I'm sorry I missed this part of the call, as it is a set of issues 
that I've been interested in for some time, dating back to the initial 
registrar failover problem, and the subsequent registry failover problem.
Whatever ICANN's rational for having a continuity interest, I think 
our interest is in examining the cost, necessity and utility to the 
applicants qualified for support.
For Community-based applications, rebranding seems unlikely as a 
registrant response to registry failure. The same observation applies 
to registrants of an NGO's failed registry, and registrants in an 
emerging market/developing country having only one registry, failed in 
our test for utility, and for registrants of a limited presence 
language registry. It isn't even clear what the registrants of a 
failed entrepreneur-originated registry should do, given their initial 
registration preference.
For these reasons I can't accept registrant rebranding as the rational 
for a continuity interest.
Additionally, the "protection of registrants" and related statements 
of rational in 
http://www.icann.org/en/topics/new-gtlds/registry-transition-processes-28may10-en.pdf 
appear to miss the possibility of uniqueness of the choice of registry 
by registrants, through a focus on termination of one standard type 
registry and transition to a second standard type registry, rather 
than upon the sustainability issues a Community-based registry may 
face intermittently, or chronically.
Now let me offer another <brave_hat="on"> statement.

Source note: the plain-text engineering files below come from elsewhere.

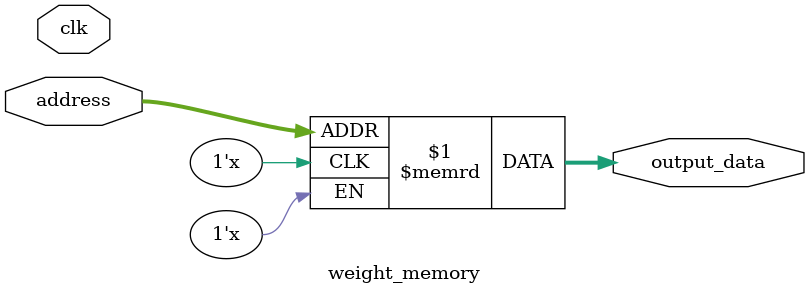
<source format=v>
`timescale 1ns / 1ps


module weight_memory#(
    parameter NUM_WEIGHT                = 3                     ,
    parameter NEURON_NO                 = 5                     ,
    parameter LAYER_NO                  = 1                     ,
    parameter ADDRESS_WIDTH             = 10                    ,
    parameter DATA_WIDTH                = 16                    ,
    parameter WEIGHT_FILE               = "w_1_15.mif"
)(
    input                                               clk                     ,
    input         [ADDRESS_WIDTH - 1 : 0]               address                 ,
    output        [DATA_WIDTH - 1 : 0]                  output_data
    );

    reg [DATA_WIDTH - 1 : 0] memory [NUM_WEIGHT - 1 : 0];

    `ifdef pretrained
        initial
		begin
	        $readmemb(WEIGHT_FILE, memory);
	    end
	`else
		assign output_data = memory[address];
    `endif


endmodule

</source>
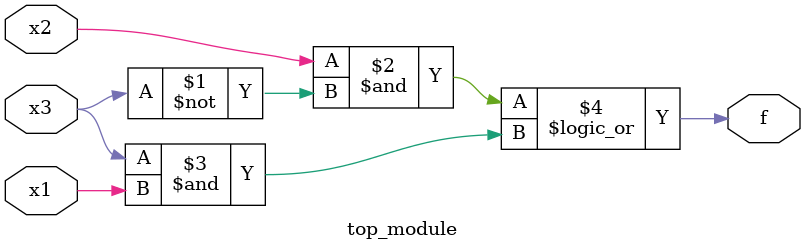
<source format=v>
module top_module( 
    input x3,
    input x2,
    input x1,  // three inputs
    output f   // one output
);
assign f=x2&~x3||x3&x1;
endmodule
</source>
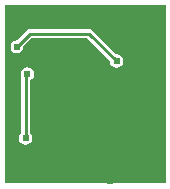
<source format=gbl>
%FSLAX24Y24*%
%MOIN*%
G70*
G01*
G75*
G04 Layer_Physical_Order=2*
G04 Layer_Color=16711680*
%ADD10R,0.0197X0.0256*%
%ADD11R,0.0197X0.0236*%
%ADD12R,0.0236X0.0197*%
%ADD13R,0.0217X0.0236*%
G04:AMPARAMS|DCode=14|XSize=19.7mil|YSize=23.6mil|CornerRadius=0mil|HoleSize=0mil|Usage=FLASHONLY|Rotation=225.000|XOffset=0mil|YOffset=0mil|HoleType=Round|Shape=Rectangle|*
%AMROTATEDRECTD14*
4,1,4,-0.0014,0.0153,0.0153,-0.0014,0.0014,-0.0153,-0.0153,0.0014,-0.0014,0.0153,0.0*
%
%ADD14ROTATEDRECTD14*%

%ADD15R,0.0315X0.0295*%
%ADD16R,0.1850X0.1850*%
%ADD17O,0.0079X0.0256*%
%ADD18O,0.0256X0.0079*%
G04:AMPARAMS|DCode=19|XSize=47.2mil|YSize=43.3mil|CornerRadius=0mil|HoleSize=0mil|Usage=FLASHONLY|Rotation=225.000|XOffset=0mil|YOffset=0mil|HoleType=Round|Shape=Rectangle|*
%AMROTATEDRECTD19*
4,1,4,0.0014,0.0320,0.0320,0.0014,-0.0014,-0.0320,-0.0320,-0.0014,0.0014,0.0320,0.0*
%
%ADD19ROTATEDRECTD19*%

%ADD20R,0.0295X0.0315*%
%ADD21R,0.0400X0.0370*%
%ADD22C,0.0090*%
%ADD23C,0.0080*%
%ADD24C,0.0060*%
%ADD25C,0.0370*%
%ADD26C,0.0150*%
%ADD27C,0.0240*%
%ADD28C,0.0260*%
G36*
X2668Y-2427D02*
X-2697D01*
Y3526D01*
X2668D01*
Y-2427D01*
D02*
G37*
%LPC*%
G36*
X-1950Y1444D02*
X-2036Y1427D01*
X-2109Y1379D01*
X-2157Y1306D01*
X-2174Y1220D01*
X-2158Y1137D01*
Y-754D01*
X-2169Y-761D01*
X-2217Y-834D01*
X-2234Y-920D01*
X-2217Y-1006D01*
X-2169Y-1079D01*
X-2096Y-1127D01*
X-2010Y-1144D01*
X-1924Y-1127D01*
X-1851Y-1079D01*
X-1803Y-1006D01*
X-1786Y-920D01*
X-1803Y-834D01*
X-1851Y-761D01*
X-1862Y-754D01*
Y1014D01*
X-1791Y1061D01*
X-1743Y1134D01*
X-1726Y1220D01*
X-1743Y1306D01*
X-1791Y1379D01*
X-1864Y1427D01*
X-1950Y1444D01*
D02*
G37*
G36*
X100Y2718D02*
X-1870D01*
X-1927Y2707D01*
X-1975Y2675D01*
X-2297Y2352D01*
X-2310Y2354D01*
X-2396Y2337D01*
X-2469Y2289D01*
X-2517Y2216D01*
X-2534Y2130D01*
X-2517Y2044D01*
X-2469Y1971D01*
X-2396Y1923D01*
X-2310Y1906D01*
X-2224Y1923D01*
X-2151Y1971D01*
X-2103Y2044D01*
X-2086Y2130D01*
X-2088Y2143D01*
X-1809Y2422D01*
X39D01*
X798Y1663D01*
X796Y1650D01*
X813Y1564D01*
X861Y1491D01*
X934Y1443D01*
X1020Y1426D01*
X1106Y1443D01*
X1179Y1491D01*
X1227Y1564D01*
X1244Y1650D01*
X1227Y1736D01*
X1179Y1809D01*
X1106Y1857D01*
X1020Y1874D01*
X1007Y1872D01*
X205Y2675D01*
X157Y2707D01*
X100Y2718D01*
D02*
G37*
%LPD*%
D22*
X-2010Y-910D02*
Y1160D01*
X-2310Y2130D02*
X-1870Y2570D01*
X100D01*
X1020Y1650D01*
X-2010Y1160D02*
X-1950Y1220D01*
D27*
X2550Y700D02*
D03*
X-880Y-2310D02*
D03*
X1620D02*
D03*
X2550D02*
D03*
X790Y-2342D02*
D03*
X2550Y2290D02*
D03*
Y1550D02*
D03*
X1730Y2880D02*
D03*
X-2610Y2130D02*
D03*
X2070Y3400D02*
D03*
X-2580Y3410D02*
D03*
X-2020Y-1320D02*
D03*
X1410Y2250D02*
D03*
X-1120Y-1200D02*
D03*
X1020Y1650D02*
D03*
X-70Y2190D02*
D03*
X-2010Y-920D02*
D03*
X-1590Y2130D02*
D03*
X1620Y-1480D02*
D03*
X2550Y-1480D02*
D03*
X-1950Y1220D02*
D03*
X-2310Y2130D02*
D03*
X40Y2980D02*
D03*
X-1590Y3410D02*
D03*
X-2580Y-2310D02*
D03*
X-2580Y-960D02*
D03*
X-1200Y1290D02*
D03*
D28*
X709Y-709D02*
D03*
X236D02*
D03*
X-236D02*
D03*
X-709D02*
D03*
X709Y-236D02*
D03*
X236D02*
D03*
X-236D02*
D03*
X-709D02*
D03*
X709Y236D02*
D03*
X236D02*
D03*
X-236D02*
D03*
X-709D02*
D03*
X709Y709D02*
D03*
X236D02*
D03*
X-236D02*
D03*
X-709D02*
D03*
M02*

</source>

In both success and failure our interest in promoting improvement to the representation goal contained in the Green Paper and maintained since is guiding. We don't want to end up with Verisign as the general beneficiary of new gTLD registry failure, being the default failover operator. This non-goal applies to NeuStar, Afilias, and CORE as well.
If an applicant can identify one or more existing operators, such as a 
ccTLD registry operator, and/or a non-operator with sufficient 
reserves and competencies, such as a database operator, needing only 
the EPP and business logic wrapper around the database operations, 
which are willing to provide continuity services, then the fundamental 
continuity interest is met.
In so far as registry operations necessitated by failures of new gTLD 
registry can be kept out of Reston, Toronto and Dortmund, some aspects 
of the representative interest is preserved, even in registry failure.
<brave_hat="off">

Now existing registry operators, even registrars, but not general purpose database operators and applicants, should have a feel for the incremental cost of importing a failed registry's data and any business logic necessary for continuity purposes. At a minimum, the cost is bounded below by the mere staffing cost to generate monthly reports about unchanged data to ICANN. Going back to the Cairo meeting with Doug Brent, outgoing COO, ICANN's generic staffing cost for registry oversight, independent of success or failure, was set at $25,000/yr. The labor cost of reading reports in Los Angeles is likely to be significantly greater than the labor cost of generating reports in emerging markets/developing countries.
Using the PuntCat published data, we have numbers to inform our 
estimate of the cost of continuity operations for some of the 
applicants who qualify for support. 40K registrants with 1 year leases 
yeilds 3.3k lease renewal events per (20 day) month, 166.6 per (8 
hour) day, or 21 full database dips per hour.
There really is minimal operating cost, at least for some of the 
applicants who qualify for support.
So what _should_ satisfy the continuity instrument for qualified 
applicants?
I suggest the following ordered by preference list:

o A credible offer from a cooperative formed by two or more independent applicants,
o A credible offer from a ccTLD operator,

o A credible offer from a gTLD operator,

o A credible offer from a entity capable of becoming a registry upon demand,
o An irrevocable standby letter of credit, and

o An irrevocable cash escrow account.

Under no circumstances should the standby letters of credit or cash escrow accounts of applicants from emerging market/developing country be given to continuity operators in North America or Europe.